March 5, 2015 / 10:14 PM / 3 years ago

Coyle out to prove foreign coaches can thrive in MLS

(Reuters) - Scottish manager Owen Coyle, who takes charge of Houston Dynamo this season, believes that with the right approach there is no reason why a foreign manager can’t succeed in Major League Soccer.

Owen Coyle gestures during an Europa League soccer match at Jan Breydel stadium in Bruges September 19, 2013. REUTERS/Laurent Dubrule

Some high-profile foreign flops, including Dutchmen Ruud Gullit and Aron Winter, have added to the perception that a coach must “know the league” to win in MLS.

“Of course there are rules and intricacies - but there are rules in every league and when all is said and done it is eleven versus eleven,” Coyle told Reuters in an interview.

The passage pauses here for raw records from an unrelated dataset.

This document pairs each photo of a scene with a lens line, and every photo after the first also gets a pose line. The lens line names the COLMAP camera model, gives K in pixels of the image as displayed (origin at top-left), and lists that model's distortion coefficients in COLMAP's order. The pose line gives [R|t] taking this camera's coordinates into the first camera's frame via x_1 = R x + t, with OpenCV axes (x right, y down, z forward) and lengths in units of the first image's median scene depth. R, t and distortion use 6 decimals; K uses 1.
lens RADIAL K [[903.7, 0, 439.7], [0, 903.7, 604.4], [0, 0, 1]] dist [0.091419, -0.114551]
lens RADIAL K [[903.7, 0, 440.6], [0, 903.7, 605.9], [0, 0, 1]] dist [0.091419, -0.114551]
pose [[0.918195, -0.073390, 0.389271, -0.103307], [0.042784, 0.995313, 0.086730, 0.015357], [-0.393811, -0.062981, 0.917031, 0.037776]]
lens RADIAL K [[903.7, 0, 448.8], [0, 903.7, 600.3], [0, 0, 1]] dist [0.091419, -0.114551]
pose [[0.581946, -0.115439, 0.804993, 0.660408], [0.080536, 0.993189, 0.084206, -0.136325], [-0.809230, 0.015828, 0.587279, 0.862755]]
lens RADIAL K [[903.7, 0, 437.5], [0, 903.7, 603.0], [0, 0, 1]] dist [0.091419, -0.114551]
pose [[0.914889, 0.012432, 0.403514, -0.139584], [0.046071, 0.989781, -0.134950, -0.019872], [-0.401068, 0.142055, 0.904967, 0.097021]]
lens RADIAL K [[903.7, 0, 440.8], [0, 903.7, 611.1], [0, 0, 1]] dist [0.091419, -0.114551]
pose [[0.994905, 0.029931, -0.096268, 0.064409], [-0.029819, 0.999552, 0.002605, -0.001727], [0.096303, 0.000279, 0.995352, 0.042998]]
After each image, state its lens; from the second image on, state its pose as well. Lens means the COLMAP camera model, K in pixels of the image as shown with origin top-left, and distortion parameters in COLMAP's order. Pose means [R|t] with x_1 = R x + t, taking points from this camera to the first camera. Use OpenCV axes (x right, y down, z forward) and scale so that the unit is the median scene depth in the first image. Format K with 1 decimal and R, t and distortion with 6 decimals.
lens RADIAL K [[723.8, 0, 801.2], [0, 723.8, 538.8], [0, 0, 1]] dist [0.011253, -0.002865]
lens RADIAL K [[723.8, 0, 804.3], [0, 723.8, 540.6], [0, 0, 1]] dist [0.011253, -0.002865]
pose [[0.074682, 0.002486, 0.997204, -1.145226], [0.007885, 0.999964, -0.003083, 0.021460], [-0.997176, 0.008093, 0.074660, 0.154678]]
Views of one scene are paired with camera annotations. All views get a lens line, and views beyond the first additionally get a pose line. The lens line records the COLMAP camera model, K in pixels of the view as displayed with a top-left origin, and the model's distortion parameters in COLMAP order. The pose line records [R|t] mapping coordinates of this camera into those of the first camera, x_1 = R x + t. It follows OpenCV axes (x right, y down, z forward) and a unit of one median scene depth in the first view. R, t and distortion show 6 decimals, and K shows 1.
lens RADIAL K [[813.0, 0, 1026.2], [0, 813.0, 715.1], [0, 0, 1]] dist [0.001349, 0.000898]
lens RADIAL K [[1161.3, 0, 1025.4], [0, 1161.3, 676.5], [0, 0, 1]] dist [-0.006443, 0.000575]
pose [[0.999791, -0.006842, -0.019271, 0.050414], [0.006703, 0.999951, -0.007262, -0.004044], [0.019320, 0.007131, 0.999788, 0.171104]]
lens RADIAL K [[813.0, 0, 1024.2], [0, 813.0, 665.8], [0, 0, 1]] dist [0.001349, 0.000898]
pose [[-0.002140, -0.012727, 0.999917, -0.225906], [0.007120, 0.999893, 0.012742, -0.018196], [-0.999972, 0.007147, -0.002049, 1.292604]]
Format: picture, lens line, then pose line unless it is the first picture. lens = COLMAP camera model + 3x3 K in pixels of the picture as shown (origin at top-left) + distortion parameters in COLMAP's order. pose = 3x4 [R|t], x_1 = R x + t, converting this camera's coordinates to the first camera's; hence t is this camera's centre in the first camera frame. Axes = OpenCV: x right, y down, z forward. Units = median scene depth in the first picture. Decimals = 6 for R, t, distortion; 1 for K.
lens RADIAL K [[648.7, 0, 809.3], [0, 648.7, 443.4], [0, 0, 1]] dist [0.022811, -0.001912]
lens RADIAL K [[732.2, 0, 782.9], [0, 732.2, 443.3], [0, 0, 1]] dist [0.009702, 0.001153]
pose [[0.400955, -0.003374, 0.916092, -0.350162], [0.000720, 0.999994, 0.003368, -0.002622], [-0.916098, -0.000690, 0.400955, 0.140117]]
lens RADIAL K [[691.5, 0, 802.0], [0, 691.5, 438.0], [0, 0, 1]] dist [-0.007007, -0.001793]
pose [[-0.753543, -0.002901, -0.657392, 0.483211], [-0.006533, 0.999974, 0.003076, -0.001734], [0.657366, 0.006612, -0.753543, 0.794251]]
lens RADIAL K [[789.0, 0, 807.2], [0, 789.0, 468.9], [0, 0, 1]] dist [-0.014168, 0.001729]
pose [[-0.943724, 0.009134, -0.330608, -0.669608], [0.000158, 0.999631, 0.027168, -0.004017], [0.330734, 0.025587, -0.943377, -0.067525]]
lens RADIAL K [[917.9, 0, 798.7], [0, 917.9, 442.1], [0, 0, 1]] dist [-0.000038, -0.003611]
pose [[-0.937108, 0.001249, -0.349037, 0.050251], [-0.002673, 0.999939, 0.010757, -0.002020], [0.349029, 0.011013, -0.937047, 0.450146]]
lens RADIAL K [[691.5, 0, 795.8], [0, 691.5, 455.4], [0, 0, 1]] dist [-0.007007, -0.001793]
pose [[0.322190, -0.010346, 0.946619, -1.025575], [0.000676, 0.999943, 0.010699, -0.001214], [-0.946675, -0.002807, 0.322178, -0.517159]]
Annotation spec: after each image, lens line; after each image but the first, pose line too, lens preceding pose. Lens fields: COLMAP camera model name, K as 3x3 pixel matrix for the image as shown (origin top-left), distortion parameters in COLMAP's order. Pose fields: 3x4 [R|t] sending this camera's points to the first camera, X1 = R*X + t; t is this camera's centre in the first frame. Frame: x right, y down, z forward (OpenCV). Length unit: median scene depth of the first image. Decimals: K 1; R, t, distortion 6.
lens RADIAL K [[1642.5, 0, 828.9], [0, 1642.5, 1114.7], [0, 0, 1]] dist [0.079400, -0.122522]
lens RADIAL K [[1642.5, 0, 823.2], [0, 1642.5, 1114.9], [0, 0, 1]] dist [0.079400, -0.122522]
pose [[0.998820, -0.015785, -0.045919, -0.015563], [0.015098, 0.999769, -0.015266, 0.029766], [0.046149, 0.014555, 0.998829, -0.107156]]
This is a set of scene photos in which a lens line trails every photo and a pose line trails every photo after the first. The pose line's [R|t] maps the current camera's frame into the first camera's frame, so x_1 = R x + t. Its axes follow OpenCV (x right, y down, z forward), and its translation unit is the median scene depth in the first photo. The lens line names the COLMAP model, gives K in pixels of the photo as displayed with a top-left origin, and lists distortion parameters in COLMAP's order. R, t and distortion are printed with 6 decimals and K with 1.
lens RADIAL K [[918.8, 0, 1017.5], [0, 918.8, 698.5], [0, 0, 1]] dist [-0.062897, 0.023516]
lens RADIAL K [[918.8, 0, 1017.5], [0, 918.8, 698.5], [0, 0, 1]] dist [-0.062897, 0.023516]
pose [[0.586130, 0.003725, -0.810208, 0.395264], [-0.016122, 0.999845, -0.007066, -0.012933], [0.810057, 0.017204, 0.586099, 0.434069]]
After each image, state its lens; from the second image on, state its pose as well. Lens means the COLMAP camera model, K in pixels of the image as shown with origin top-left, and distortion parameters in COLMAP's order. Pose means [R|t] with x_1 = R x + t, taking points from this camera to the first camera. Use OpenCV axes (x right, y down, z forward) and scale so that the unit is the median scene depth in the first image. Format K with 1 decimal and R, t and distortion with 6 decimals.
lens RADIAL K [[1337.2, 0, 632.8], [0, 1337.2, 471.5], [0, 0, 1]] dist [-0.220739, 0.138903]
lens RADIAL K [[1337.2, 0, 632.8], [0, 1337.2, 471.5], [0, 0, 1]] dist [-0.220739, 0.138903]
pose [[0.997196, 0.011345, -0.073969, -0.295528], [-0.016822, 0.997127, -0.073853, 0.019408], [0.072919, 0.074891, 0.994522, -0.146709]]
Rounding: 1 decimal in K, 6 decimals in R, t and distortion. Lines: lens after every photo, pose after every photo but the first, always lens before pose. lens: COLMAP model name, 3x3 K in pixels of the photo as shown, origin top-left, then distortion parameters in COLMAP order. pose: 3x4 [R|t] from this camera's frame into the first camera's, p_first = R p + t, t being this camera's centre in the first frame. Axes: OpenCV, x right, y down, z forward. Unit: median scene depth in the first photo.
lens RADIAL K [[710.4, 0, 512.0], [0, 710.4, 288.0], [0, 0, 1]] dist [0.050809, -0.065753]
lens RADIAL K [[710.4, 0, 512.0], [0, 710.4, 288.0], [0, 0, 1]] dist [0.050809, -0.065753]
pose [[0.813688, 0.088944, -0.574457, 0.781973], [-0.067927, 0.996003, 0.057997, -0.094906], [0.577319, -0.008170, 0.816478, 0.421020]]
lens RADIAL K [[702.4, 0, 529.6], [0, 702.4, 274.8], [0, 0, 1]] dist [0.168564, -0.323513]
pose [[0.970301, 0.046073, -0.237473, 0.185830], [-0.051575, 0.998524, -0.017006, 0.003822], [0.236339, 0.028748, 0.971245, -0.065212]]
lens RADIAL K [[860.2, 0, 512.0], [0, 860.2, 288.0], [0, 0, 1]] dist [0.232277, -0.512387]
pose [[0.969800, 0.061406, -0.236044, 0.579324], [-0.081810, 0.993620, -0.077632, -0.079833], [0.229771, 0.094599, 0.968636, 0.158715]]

“The game is the same game. If you come in with your eyes open and be respectful of what is going on then you get to understand it.”

With ‘designated players,’ a transfer system unlike any other, a salary cap and collective bargaining agreement, MLS can be baffling for a newcomer from abroad.

Understandably, the complexities of MLS have led most clubs to entrust their head coaching jobs to Americans, often former players in the league, and avoid foreign coaches.

Coyle has been busy learning the rules, helped by Houston’s experienced backroom staff.

He believes it is worth investing the time in adjusting to MLS’s sometimes Byzantine rules because he sees the league as one that is growing rapidly into a force within the game.

The former striker visited the United States on pre-season trips while in charge of Burnley and Bolton Wanderers and said he sensed that MLS was on the cusp of a breakthrough.

“I could see that in a few years time that it is going to be one of the big leagues in the world. It is really on the up and up,” said Coyle. “You look at the facilities, the stadiums, they could grace any of the top leagues in the world.”

The Glasgow-born Coyle has spent most of his managerial career in Lancashire where he took Burnley to the Premier League but had a tougher time with Bolton and Wigan Athletic.

Regarded as a strong motivator, Coyle also prides himself on building a connection between a community and the team.

“I was fortunate that with the teams I played with, outwith of the natural team spirit, there was always that feeling of an old-fashioned community,” said Coyle. “I grew up in the Gorbals in Glasgow, a community area where everyone was helping everyone, I think a club should be like that, it should be a family, it should be part of the community.”

“As with at my other clubs, I want the supporters to look and think ‘I have a team that will give everything it has got to entertain and to win the game.’ We want to build a winning team, but one that is pleasing on the eye as well.”

The first major signing Houston made since appointing Coyle was Mexican international striker Erick Torres and the Scotsman is excited about getting the 22-year-old into his team, when he completes his move after the end of the Liga MX season in July.

A natural goal scorer, Torres could also help the Dynamo appeal further to the large Mexican community in Houston.

“The main reason for signing him is that he is such a talented footballer,” said Coyle. “But the fact that he is also a very nice and humble young man, a Mexican international, there is a huge market in Houston that he will appeal to as well.”

There is a genuine enthusiasm about the way Coyle talks about the challenge he faces at Houston and little sign that his swagger has been affected by the setbacks at Bolton and Wigan.

“I am as hungry now as I was at the start to be successful. Having had some success, I want more of it. So it is up to us now, to put something in place, that has longevity and that will serve this club for years to come.”